The asomtavruli remained popular until the 9th century, when the softer lines of the nuskhuri took over until the 11th century. The mkhedruli, that had developed in parallel, became predominant in the 13th century. Less radical changes followed with additions and deletions of letters. The latest reform dates back to 1879, when Ilia Chavchavadze, prince, poet and writer later declared a saint, eliminated five obsolete letters.
From the stone to the web
Georgian does not belong to any language family, and its letters do not resemble, even remotely, their Cyrillic or Greek ancestors.
Surprising as it may be, Italy played a part in the spread of this complex, circumscribed language. In May 1626, the Vatican decided to open a Theatine fathers mission in Georgia. Three years later, Italian Father Stefano Paolini, a Catholic, and Georgian Nicephoros Irbachi, Orthodox Christian, published the first Georgian-language printed book. The "Georgian and Italian Dictionary" (Dittionario giorgiano e italiano) was published by the Sacra Congregatio de Propaganda Fide. "The Georgian grammar" saw the light in Rome thanks to Theatine missionary Francesco Maria Maggio. It was 1643.

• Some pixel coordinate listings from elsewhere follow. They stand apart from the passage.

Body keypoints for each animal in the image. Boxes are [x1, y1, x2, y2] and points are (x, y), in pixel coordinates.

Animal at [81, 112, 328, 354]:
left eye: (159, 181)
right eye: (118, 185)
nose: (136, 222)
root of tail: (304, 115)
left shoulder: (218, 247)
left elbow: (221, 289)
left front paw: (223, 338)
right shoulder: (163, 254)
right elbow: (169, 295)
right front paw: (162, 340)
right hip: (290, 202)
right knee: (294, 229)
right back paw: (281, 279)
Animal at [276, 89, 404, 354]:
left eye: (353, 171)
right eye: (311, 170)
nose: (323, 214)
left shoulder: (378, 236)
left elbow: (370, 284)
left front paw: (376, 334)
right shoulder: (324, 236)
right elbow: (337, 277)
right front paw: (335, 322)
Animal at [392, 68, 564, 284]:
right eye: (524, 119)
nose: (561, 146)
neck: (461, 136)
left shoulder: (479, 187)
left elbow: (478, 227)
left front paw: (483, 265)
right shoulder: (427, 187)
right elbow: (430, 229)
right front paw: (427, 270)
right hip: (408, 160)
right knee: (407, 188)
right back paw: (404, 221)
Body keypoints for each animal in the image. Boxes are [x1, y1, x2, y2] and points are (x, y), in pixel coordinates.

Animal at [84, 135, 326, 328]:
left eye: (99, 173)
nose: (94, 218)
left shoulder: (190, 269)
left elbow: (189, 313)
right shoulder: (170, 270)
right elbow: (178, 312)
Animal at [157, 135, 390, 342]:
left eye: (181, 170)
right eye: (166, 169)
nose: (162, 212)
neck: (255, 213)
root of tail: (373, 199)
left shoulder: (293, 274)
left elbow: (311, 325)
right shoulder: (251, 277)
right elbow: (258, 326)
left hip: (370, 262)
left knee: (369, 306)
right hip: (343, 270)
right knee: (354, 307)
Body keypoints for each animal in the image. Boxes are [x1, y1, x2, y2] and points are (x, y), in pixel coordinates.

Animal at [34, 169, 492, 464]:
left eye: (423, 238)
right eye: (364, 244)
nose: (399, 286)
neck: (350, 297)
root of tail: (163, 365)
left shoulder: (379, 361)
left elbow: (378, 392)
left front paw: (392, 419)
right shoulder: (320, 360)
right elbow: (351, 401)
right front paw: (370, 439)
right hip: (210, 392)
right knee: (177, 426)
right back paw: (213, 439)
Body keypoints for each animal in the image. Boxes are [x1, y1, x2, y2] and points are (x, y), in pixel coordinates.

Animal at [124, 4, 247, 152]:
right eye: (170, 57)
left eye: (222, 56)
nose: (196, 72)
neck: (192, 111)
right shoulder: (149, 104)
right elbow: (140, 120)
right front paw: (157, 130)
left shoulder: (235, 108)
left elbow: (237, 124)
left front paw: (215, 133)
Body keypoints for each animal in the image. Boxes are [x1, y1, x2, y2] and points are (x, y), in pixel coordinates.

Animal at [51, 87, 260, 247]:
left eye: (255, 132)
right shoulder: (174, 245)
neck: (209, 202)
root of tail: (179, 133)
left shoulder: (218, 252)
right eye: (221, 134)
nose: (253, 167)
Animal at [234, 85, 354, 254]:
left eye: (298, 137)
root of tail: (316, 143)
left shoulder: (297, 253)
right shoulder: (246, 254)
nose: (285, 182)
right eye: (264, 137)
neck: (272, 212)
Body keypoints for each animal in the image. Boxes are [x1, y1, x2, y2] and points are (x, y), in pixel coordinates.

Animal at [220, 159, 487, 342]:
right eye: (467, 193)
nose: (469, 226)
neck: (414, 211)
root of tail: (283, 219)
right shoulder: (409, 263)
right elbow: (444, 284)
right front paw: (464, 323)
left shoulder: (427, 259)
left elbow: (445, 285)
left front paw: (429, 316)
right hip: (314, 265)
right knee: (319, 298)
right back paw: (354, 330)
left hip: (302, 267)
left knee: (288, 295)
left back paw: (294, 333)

Georgian enjoyed widespread respect at the court of the tsars, and was not undermined by Russian, not even under the Russian-speaking Soviet Union.
"Georgia, Armenia, and the Baltic countries managed to keep their alphabets, in both education and the bureaucracy", explains Wier. "Russian-language documents were mostly aimed at readers outside the borders of the republic or the Russian-speaking population, about 8% of the total".
Today, Georgia counts about 3.7 million inhabitants – a quick calculation shows how the language and alphabets are used by approximately 0.06% of the world population. The risk of being swallowed is not unlikely. Despite Georgian being one of the linguistic options on computers, tablets, and smart phones, the tendency has spread to use the Latin alphabet, partly because of the very limited range of stylistic features available – a bit like only having Arial or Times New Roman when writing using the Latin alphabet.
A solution to fill the gap has been found not by a calligrapher or a linguist, but an industrial designer. In 2015 Zviad Tsikolia, 45 – a well-known, award-winning designer who has worked extensively in Europe, together with the first bank in the country, TBC Bank, launched #WriteinGeorgian, asking volunteers to create new styles for alphabetic characters. The response was an avalanche of characters – 160 fonts registered in five weeks.
"We have one of the most elegant and beautiful alphabets in the world, a treasure that needs to be not only protected, but also updated", explains Tsikolia, who can also boast a prototype for Bugatti in his portfolio. "The world is becoming increasingly digital, and our characters must be able to evolve and adapt to a reality that is no longer just on paper".
"თქვენ მალე საქართველოში" - "Georgia is waiting for you again".